Oggi Fiat auto presenterà i risultati relativi al secondo trimestre; prima ancora che dalla bocca di Marchionne esca qualsiasi parola sui numeri del trimestre o sulle prospettive del gruppo, almeno una novità sarà già evidente. Per la prima volta Fiat presenterà i dati dal Brasile, certificando in modo inequivocabile che l’azienda italiana è diventata un operatore globale, con tutte le conseguenze del caso.



Oltre all’“immagine” da multinazionale che opera in diversi continenti a confermare questa percezione saranno, probabilmente, anche i numeri che il gruppo presenterà. Il reddito operativo dell’auto arriverà dal Brasile e da Chrysler, che solo pochi mesi fa sembrava destinata al fallimento, mentre l’Italia confermerà di essere un mercato a zero margini. A sugellare risultati buoni anche una riduzione del debito importante a testimonianza che la creatura di Marchionne fa “i fatti”, generando cassa in modo importante.



Fatta questa premessa, le analisi si divideranno come accade ormai da mesi sulle prospettive industriali-finanziarie del gruppo e sulle conseguenze che queste hanno sugli stabilimenti italiani. Sul primo versante basta ricordare che da mesi ci si interroga sulla quotazione di Ferrari, sui tempi della quotazione di Chrysler, se mai avverrà e con che quota di possesso da parte di Fiat (che potrebbe anche raggiungere il 100%), sui destini di Alfa Romeo e magari perfino sulla cessione di Magneti Marelli, che sembra non essere più strategica per il gruppo.

Quello che conta, al di là delle ipotesi e persino dei fatti che potrebbero accadere, è che negli ultimi mesi l’unica costante innegabile è stato lo sforzo per conquistare e ristrutturare Chrysler. Si può cedere una quota di Ferrari, valutare offerte per Alfa Romeo e per Magneti Marelli, ma si deve far aumentare la quota nel gruppo americano nel più breve tempo possibile. La conclusione è che oggi Fiat è un gruppo internazionale, guidato da un manager internazionale che ha come obiettivo quello di creare valore per gli azionisti; il che significa, tra l’altro, essere un’azienda profittevole indipendentemente dai cicli economici, dai destini di un singolo mercato, avendo una strategia industriale valida che permetta di produrre e vendere auto a costi competitivi.

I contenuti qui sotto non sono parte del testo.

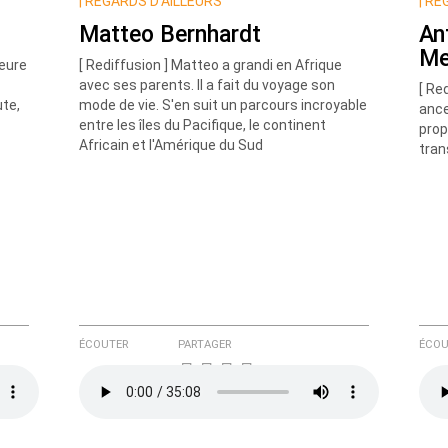
|
REGARDS D’AILLEURS
|
REG
Matteo Bernhardt
An
Me
teure
[ Rediffusion ] Matteo a grandi en Afrique
avec ses parents. Il a fait du voyage son
[ Re
ute,
mode de vie. S'en suit un parcours incroyable
ance
entre les îles du Pacifique, le continent
prop
Africain et l'Amérique du Sud
tran
e ici
ÉCOUTER
PARTAGER
ÉCOU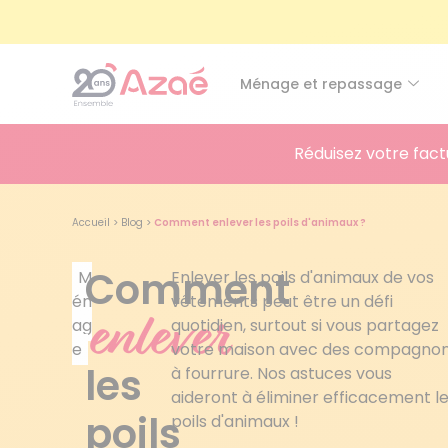
Ménage et repassage
Réduisez votre fact
Accueil
>
Blog
>
Comment enlever les poils d'animaux ?
Comment
M
Enlever les poils d'animaux de vos
én
vêtements peut être un défi
enlever
ag
quotidien, surtout si vous partagez
e
votre maison avec des compagno
les
à fourrure. Nos astuces vous
aideront à éliminer efficacement l
poils
poils d'animaux !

Il gradimento del mercato si può misurare tutti i giorni con le performance del titolo (come nel caso di Fiat industrial ieri), la giustezza o meno della strategia si può misurare con i profitti che l’azienda è in grado di generare, con le quote di mercato e il numero di modelli venduti. Quello che rimane da capire è quale sia il destino della presenza industriale di Fiat in Italia.

Se facessimo una proporzione tra modelli venduti e profitti generati e stabilimenti, il peso industriale dell’Italia apparrebbe eccessivo. Il condizionamento che il sistema Italia può esercitare nei confronti di Fiat è molto basso: la competitività degli stabilimenti è bassa, il mercato italiano va male, i profitti vengono da altre parti del globo, la società è debitrice del governo americano per l’operazione Chrysler, dei sindacati americani per i sacrifici fatti, ecc.

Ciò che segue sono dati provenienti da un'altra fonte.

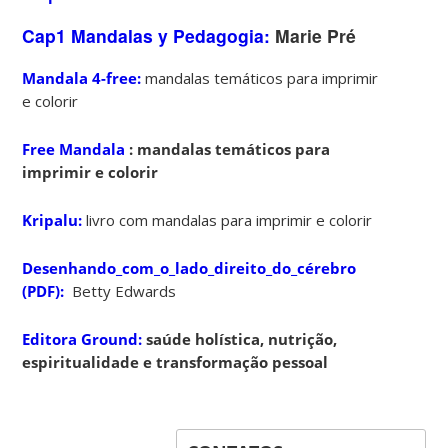
Cap1 Mandalas y Pedagogia:
Marie Pré
Mandala 4-free:
mandalas temáticos para imprimir
e colorir
Free
Mandala
: mandalas temáticos para
imprimir e colorir
Kripalu:
livro com mandalas para imprimir e colorir
Desenhando_com_o_lado_direito_do_cérebro
(PDF):
Betty Edwards
Editora Ground:
saúde holística, nutrição,
espiritualidade e transformação pessoal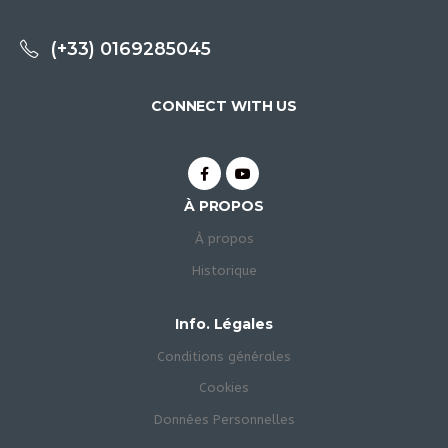
(+33) 0169285045
CONNECT WITH US
À PROPOS
À propos
Historique
Info. Légales
Conditions générales
Cookies
Données Personnelles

Affrontare il tema degli investimenti in Italia di Fiat richiede probabilmente un cambio di mentalità radicale. Non si tratta più di ottenere concessioni e investimenti solo con la lotta sindacale o con le pressioni politiche; anzi, anche se suona particolarmente crudo se la realtà dei fatti è quella appena descritta, è lecito nutrire molti dubbi sull’efficacia di certi strumenti. I termini con cui affrontare il problema sono probabilmente altri e cioè, per farla breve, un gruppo industriale internazionale, la Fiat, non investe in Italia perché la odia, perché non può sfruttare i lavoratori o semplicemente perché le condizioni non permettono di conciliare questa volontà con l’esigenza di garantire la sopravvivenza della società nel medio-lungo periodo. Banalmente quanto incide l’Irap nelle decisioni di Fiat, quanto la mancanza di infrastrutture, quanto la mancanza di flessibilità, di regole certe e così via.

Il fatto che Fiat tentenni, per usare un eufemismo, a investire in Italia e di per sé inquietante anche perché al momento le condizioni economiche generali non fanno intravedere molte alternative, tanto più che molti altri gruppi industriali hanno deciso di spostare la produzione dall’Italia. La Germania dimostra che non è per nulla impossibile conciliare certe garanzie con una forte presenza industriale. Dato che in Italia siamo in 60 milioni ed è impossibile e forse anche fortemente sconsigliato pensare di mantenere certi livelli di welfare con solo il turismo sarebbe il caso che il dibattito che ci sarà domani dopo i risultati di Fiat auto, probabilmente molto buoni, cominciasse ad affrontare anche questi problemi. Lo spettro greco non compare solo quando le agenzie di rating si comportano male.